Some analysts believe that with the implementation of the "two rooms and one hall" plan, the Chinese and French teams are responsible for the operation of citroën and Peugeot brands respectively, forming a mechanism for internal horse racing competition, which is more conducive to giving play to the enthusiasm of all parties and avoiding serious problems of differences and frictions between the shareholders of the two parties. In addition, continuing to maintain a 50:50 share ratio will also help mobilize the enthusiasm of Dongfeng Group, provide support for the localization, electrification and intelligence of Dongfeng DPCA, and make up for the shortcomings of Stellantis Group. Therefore, compared with simply increasing the foreign equity ratio and having European shareholders lead the development of joint ventures, the "two rooms and one hall" plan is more favorable to DPCA, which is in the recovery period.

It is worth mentioning that in response to the speculation about the change in the structure of the share ratio of Dongfeng Dongfeng Group and DPCA Automobile, Dongfeng Group and DPCA motor told the media that the share ratio of DPCA Automobile will not change, and the two shareholders will still maintain a close strategic alliance relationship and work together to develop DPCA.

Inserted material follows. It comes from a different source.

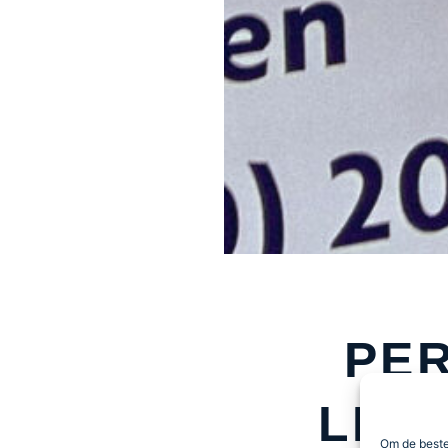
PE
LEVE
Om de beste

However, considering the complexity of the current automotive industry and economic situation, DPCA plans to suspend the implementation of the "two rooms and one hall" plan and concentrate on increasing market share. In the case of continuous intensification of market competition and the acceleration of the survival of the fittest, the annual sales of 100,000 DPCA cars are still not completely out of danger. Coupled with the structural adjustment of the automobile market, the gradual decline of fuel vehicles, the new energy transformation of Citroen and Peugeot is also uncertain. This French brand still needs to overcome many challenges to stand firm in the Chinese auto market.